Recorded data:
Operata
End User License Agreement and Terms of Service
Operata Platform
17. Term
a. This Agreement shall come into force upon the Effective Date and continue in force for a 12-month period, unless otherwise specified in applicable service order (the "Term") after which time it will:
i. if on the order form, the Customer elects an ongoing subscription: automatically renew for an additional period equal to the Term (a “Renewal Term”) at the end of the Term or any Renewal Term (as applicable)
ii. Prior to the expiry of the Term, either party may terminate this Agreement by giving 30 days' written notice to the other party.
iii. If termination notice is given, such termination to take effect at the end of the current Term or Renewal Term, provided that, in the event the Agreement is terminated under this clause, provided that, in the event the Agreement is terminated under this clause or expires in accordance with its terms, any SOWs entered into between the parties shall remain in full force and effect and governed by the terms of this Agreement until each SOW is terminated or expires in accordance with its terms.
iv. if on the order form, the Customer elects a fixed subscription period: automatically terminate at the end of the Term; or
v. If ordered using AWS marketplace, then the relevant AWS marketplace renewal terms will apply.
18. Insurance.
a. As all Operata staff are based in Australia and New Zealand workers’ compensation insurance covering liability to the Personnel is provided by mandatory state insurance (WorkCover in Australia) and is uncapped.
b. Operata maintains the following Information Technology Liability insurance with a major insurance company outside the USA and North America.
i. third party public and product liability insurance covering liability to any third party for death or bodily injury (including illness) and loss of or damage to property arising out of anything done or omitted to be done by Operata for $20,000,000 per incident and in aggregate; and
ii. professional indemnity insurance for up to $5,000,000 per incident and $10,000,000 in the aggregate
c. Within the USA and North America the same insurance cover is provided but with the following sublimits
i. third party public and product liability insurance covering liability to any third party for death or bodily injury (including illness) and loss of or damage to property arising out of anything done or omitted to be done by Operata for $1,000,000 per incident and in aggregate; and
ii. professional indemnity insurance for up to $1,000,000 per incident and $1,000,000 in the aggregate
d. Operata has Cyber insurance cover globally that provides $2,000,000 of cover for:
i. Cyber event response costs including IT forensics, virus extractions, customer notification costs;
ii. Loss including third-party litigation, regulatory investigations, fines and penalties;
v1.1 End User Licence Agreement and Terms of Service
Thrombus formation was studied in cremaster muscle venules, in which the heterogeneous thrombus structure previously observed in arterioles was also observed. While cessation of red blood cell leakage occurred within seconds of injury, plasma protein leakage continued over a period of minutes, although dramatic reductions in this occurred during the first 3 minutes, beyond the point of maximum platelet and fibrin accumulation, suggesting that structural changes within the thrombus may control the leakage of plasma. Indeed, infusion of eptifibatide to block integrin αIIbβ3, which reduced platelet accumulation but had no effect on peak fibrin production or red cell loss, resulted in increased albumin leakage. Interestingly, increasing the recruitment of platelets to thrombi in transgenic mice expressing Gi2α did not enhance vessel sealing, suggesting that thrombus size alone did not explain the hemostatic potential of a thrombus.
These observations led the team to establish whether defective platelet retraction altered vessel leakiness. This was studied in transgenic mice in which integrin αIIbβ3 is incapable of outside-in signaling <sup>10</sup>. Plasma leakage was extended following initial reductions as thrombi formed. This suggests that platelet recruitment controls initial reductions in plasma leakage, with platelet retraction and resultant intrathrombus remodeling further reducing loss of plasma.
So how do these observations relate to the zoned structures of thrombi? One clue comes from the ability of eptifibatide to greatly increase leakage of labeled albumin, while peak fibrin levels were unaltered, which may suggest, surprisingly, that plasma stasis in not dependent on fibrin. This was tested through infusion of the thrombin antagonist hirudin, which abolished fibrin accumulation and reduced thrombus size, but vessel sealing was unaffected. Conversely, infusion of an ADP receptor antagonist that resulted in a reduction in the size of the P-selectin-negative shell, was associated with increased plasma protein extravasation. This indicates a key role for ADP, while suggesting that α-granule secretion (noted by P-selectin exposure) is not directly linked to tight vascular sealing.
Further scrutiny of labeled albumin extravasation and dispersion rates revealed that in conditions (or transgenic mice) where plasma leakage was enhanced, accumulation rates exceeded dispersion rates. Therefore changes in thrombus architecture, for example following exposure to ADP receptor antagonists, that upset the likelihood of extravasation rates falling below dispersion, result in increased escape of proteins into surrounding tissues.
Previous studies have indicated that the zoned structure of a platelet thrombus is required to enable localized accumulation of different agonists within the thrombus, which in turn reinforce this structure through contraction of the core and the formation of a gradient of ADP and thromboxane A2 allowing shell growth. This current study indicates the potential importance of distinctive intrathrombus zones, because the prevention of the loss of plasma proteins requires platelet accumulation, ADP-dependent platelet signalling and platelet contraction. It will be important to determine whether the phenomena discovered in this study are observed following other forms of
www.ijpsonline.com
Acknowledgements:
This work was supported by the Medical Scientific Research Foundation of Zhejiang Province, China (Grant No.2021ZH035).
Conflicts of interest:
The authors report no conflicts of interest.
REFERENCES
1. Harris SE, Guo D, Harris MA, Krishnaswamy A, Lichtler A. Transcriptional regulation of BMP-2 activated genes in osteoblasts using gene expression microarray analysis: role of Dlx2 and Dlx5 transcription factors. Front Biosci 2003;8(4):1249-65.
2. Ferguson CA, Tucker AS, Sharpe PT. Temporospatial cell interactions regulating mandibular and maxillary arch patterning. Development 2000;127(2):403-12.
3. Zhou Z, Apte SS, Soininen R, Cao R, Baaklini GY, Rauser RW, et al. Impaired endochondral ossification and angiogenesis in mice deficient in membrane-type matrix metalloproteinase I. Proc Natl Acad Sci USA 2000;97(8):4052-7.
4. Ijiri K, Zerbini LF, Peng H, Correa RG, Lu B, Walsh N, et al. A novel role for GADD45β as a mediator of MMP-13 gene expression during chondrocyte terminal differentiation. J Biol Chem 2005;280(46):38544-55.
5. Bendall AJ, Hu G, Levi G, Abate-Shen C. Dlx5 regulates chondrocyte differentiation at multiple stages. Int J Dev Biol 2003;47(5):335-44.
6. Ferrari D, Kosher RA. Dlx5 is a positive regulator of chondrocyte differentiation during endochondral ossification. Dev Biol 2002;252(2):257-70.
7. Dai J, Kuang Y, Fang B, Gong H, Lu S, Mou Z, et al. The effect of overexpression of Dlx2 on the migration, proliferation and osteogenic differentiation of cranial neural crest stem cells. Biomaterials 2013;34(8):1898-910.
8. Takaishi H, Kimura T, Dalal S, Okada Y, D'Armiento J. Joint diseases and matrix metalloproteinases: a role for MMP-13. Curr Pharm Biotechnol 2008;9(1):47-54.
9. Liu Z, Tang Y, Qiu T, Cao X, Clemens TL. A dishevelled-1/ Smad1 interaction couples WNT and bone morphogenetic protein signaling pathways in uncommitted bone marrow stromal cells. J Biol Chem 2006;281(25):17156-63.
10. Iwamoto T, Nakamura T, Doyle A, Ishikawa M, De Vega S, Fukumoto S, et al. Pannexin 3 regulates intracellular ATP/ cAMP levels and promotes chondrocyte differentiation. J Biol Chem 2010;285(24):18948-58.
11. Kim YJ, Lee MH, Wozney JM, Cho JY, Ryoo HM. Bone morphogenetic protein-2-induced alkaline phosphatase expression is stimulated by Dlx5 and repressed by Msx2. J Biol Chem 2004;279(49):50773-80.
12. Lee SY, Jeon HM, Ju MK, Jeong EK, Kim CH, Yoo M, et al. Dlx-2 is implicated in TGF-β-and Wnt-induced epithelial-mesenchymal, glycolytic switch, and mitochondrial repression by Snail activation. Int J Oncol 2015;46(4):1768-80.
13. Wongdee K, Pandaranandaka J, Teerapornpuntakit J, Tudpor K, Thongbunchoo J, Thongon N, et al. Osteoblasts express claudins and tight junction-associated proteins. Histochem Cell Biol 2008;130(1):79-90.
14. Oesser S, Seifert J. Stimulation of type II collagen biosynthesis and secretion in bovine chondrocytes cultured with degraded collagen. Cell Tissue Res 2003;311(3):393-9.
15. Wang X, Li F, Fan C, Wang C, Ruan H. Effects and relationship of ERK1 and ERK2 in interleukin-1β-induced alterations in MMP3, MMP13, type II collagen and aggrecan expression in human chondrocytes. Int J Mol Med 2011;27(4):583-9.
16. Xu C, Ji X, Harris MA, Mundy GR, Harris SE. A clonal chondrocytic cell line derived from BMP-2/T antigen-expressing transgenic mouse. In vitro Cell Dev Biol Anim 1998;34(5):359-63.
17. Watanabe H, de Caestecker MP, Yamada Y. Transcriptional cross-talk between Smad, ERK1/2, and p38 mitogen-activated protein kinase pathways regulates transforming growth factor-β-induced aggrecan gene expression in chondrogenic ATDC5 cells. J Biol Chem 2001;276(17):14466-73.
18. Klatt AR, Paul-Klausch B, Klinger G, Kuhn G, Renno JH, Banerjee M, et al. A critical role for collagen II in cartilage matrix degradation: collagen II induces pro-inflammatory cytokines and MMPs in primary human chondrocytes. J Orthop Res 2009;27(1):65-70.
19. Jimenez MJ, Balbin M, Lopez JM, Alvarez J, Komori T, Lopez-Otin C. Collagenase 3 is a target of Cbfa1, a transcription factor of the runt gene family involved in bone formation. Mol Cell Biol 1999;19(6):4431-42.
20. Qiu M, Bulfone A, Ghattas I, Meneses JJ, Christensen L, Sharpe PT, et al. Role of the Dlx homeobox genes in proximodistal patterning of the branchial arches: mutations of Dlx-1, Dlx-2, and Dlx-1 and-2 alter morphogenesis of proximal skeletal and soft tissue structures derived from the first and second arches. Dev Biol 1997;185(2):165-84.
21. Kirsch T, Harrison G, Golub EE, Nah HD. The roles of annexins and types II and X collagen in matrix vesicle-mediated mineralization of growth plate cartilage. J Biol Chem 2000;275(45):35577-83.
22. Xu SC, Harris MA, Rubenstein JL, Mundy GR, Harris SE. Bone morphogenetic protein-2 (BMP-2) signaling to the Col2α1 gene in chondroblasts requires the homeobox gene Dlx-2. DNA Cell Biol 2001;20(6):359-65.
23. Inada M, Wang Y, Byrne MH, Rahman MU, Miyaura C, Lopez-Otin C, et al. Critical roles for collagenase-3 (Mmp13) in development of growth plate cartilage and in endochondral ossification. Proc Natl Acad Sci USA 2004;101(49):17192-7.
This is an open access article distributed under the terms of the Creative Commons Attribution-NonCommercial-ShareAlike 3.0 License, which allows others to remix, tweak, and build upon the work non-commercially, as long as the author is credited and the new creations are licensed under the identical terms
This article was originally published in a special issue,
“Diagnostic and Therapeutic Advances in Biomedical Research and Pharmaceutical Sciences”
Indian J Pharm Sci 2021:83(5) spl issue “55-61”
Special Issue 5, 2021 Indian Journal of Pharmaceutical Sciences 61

Task description: Where a line above contains the word "America", show that line.

Output for this exercise:
b. Operata maintains the following Information Technology Liability insurance with a major insurance company outside the USA and North America.
c. Within the USA and North America the same insurance cover is provided but with the following sublimits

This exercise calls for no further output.